Saved data entries:
..........

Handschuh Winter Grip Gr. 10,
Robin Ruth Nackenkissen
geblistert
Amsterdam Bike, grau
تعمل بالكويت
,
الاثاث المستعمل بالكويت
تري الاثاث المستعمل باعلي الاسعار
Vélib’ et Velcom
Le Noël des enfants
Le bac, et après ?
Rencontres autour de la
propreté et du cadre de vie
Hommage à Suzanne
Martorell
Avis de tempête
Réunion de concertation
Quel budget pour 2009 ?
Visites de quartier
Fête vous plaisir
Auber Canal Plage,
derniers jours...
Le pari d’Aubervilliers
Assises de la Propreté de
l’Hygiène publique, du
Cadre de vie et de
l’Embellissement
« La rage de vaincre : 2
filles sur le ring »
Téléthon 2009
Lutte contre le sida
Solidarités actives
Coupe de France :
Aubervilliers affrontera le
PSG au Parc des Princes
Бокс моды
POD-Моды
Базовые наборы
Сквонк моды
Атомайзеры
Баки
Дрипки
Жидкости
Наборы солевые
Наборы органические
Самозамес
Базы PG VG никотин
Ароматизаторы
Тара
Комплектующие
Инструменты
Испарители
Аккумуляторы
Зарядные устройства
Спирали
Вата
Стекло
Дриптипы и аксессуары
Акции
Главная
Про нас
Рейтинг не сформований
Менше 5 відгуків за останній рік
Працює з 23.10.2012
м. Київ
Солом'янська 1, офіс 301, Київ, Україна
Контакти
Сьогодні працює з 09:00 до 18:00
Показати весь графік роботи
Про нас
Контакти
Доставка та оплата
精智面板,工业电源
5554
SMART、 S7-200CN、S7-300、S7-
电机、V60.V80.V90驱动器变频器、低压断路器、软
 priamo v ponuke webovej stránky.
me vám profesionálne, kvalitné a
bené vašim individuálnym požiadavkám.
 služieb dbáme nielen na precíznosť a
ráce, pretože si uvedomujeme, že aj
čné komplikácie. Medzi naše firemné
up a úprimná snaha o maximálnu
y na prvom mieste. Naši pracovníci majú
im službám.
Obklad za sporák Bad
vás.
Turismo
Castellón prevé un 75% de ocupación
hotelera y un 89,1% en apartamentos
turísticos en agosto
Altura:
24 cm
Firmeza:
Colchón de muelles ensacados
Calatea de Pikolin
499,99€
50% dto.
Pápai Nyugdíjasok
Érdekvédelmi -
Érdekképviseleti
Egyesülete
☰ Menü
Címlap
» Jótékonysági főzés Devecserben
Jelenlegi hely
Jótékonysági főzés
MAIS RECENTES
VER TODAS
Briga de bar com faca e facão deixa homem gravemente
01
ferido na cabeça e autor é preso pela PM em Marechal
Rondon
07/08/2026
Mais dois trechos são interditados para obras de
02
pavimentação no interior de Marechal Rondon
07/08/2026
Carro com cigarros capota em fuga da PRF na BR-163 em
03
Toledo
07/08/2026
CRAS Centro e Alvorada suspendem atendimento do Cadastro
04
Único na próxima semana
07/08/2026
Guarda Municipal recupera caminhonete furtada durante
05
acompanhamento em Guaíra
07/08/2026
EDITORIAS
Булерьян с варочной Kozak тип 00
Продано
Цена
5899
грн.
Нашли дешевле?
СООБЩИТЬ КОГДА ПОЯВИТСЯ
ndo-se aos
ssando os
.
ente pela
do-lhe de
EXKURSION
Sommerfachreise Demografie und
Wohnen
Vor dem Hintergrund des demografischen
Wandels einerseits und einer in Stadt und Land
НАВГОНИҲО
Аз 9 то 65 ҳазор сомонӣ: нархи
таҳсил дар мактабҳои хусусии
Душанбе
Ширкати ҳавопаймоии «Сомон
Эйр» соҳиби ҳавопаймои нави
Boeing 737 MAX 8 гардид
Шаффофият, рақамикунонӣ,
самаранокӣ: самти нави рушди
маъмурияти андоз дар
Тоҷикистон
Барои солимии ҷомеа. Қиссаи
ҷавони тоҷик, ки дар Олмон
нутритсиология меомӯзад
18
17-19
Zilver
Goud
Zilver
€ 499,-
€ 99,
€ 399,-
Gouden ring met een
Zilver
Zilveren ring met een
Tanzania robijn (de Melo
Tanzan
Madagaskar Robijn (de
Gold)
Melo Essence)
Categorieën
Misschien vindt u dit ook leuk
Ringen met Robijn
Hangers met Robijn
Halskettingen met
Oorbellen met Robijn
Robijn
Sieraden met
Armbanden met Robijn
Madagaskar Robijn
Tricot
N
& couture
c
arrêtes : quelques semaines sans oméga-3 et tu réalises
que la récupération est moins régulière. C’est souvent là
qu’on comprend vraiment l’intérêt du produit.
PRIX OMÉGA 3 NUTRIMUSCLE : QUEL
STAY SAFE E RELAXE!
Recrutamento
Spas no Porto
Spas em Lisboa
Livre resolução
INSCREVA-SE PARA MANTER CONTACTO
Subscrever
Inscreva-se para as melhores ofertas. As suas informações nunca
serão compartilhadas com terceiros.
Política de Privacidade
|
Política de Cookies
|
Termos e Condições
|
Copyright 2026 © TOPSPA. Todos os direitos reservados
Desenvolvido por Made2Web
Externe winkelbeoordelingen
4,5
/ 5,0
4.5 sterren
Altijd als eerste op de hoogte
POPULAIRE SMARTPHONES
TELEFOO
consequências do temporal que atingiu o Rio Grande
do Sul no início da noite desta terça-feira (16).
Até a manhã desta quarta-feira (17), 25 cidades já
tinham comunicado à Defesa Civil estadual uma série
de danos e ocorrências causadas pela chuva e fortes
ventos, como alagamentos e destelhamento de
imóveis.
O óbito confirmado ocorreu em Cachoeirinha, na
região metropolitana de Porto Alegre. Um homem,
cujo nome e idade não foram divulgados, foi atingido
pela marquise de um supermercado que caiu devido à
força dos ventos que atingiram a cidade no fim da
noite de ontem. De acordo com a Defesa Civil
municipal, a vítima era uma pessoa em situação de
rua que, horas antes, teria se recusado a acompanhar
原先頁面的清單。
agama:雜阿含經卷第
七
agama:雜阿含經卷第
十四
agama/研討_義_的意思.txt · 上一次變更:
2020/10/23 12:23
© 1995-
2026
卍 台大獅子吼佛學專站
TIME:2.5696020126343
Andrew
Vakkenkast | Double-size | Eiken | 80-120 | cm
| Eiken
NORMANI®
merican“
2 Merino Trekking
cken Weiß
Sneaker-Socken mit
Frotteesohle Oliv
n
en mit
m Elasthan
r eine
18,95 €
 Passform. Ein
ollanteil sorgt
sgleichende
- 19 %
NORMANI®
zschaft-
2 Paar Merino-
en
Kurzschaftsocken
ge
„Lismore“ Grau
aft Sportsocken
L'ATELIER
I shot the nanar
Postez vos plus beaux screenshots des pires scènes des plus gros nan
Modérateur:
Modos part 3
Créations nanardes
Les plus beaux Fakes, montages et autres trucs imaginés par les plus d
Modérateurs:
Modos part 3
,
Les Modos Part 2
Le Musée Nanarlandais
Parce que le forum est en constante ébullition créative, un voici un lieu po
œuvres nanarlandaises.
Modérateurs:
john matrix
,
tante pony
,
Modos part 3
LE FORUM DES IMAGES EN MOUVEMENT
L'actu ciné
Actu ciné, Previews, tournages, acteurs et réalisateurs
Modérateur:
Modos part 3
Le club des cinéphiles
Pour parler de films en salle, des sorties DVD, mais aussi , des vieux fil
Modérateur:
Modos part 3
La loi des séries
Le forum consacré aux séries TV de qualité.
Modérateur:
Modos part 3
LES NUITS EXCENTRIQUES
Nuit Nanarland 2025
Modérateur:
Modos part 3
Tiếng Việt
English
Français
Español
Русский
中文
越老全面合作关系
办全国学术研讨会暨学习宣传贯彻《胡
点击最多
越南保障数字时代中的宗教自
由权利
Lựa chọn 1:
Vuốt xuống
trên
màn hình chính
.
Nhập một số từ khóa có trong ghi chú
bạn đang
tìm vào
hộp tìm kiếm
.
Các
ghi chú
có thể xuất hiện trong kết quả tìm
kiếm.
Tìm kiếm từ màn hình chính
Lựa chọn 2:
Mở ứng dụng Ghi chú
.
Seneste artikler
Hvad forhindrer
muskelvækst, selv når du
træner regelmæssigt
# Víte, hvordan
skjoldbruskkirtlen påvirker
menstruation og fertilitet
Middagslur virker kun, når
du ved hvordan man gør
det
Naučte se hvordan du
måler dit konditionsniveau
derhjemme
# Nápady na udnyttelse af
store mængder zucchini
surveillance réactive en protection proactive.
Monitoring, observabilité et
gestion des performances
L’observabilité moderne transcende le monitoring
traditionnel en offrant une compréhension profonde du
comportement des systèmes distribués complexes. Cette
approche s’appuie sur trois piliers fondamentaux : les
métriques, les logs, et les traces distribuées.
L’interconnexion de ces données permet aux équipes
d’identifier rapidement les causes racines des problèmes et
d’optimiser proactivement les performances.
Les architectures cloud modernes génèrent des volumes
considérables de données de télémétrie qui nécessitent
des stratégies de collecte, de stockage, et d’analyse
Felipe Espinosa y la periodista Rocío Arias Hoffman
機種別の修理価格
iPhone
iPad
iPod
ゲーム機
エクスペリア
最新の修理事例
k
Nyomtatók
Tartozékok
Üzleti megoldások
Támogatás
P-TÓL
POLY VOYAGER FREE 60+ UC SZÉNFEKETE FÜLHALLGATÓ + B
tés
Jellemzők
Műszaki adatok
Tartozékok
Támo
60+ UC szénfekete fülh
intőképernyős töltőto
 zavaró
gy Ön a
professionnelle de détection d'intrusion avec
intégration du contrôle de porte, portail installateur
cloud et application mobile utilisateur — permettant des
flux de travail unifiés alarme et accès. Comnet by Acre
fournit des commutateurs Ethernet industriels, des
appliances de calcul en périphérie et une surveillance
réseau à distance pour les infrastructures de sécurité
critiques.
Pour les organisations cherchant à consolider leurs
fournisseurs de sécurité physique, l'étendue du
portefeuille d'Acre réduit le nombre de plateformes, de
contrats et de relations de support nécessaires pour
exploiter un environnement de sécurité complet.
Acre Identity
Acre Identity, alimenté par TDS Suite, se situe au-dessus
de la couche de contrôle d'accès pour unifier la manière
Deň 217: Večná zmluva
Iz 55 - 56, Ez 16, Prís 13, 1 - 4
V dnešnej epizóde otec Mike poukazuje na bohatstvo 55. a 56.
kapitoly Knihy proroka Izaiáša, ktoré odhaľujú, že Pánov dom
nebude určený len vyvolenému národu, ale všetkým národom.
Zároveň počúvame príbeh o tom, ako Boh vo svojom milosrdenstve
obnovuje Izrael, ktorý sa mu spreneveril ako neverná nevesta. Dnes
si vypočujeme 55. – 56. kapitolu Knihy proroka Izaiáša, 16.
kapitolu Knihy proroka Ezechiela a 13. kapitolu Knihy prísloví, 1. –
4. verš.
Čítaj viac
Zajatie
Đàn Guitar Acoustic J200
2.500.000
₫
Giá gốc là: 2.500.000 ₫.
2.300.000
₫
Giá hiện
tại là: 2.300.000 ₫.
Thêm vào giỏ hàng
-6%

..........

◆ **How to complete this task**
Transcribe, word for word, the data above from its first line through the line with "me vám profesionálne, kvalitné a", and include nothing else.

◆ **Output**
Handschuh Winter Grip Gr. 10,
Robin Ruth Nackenkissen
geblistert
Amsterdam Bike, grau
تعمل بالكويت
,
الاثاث المستعمل بالكويت
تري الاثاث المستعمل باعلي الاسعار
Vélib’ et Velcom
Le Noël des enfants
Le bac, et après ?
Rencontres autour de la
propreté et du cadre de vie
Hommage à Suzanne
Martorell
Avis de tempête
Réunion de concertation
Quel budget pour 2009 ?
Visites de quartier
Fête vous plaisir
Auber Canal Plage,
derniers jours...
Le pari d’Aubervilliers
Assises de la Propreté de
l’Hygiène publique, du
Cadre de vie et de
l’Embellissement
« La rage de vaincre : 2
filles sur le ring »
Téléthon 2009
Lutte contre le sida
Solidarités actives
Coupe de France :
Aubervilliers affrontera le
PSG au Parc des Princes
Бокс моды
POD-Моды
Базовые наборы
Сквонк моды
Атомайзеры
Баки
Дрипки
Жидкости
Наборы солевые
Наборы органические
Самозамес
Базы PG VG никотин
Ароматизаторы
Тара
Комплектующие
Инструменты
Испарители
Аккумуляторы
Зарядные устройства
Спирали
Вата
Стекло
Дриптипы и аксессуары
Акции
Главная
Про нас
Рейтинг не сформований
Менше 5 відгуків за останній рік
Працює з 23.10.2012
м. Київ
Солом'янська 1, офіс 301, Київ, Україна
Контакти
Сьогодні працює з 09:00 до 18:00
Показати весь графік роботи
Про нас
Контакти
Доставка та оплата
精智面板,工业电源
5554
SMART、 S7-200CN、S7-300、S7-
电机、V60.V80.V90驱动器变频器、低压断路器、软
 priamo v ponuke webovej stránky.
me vám profesionálne, kvalitné a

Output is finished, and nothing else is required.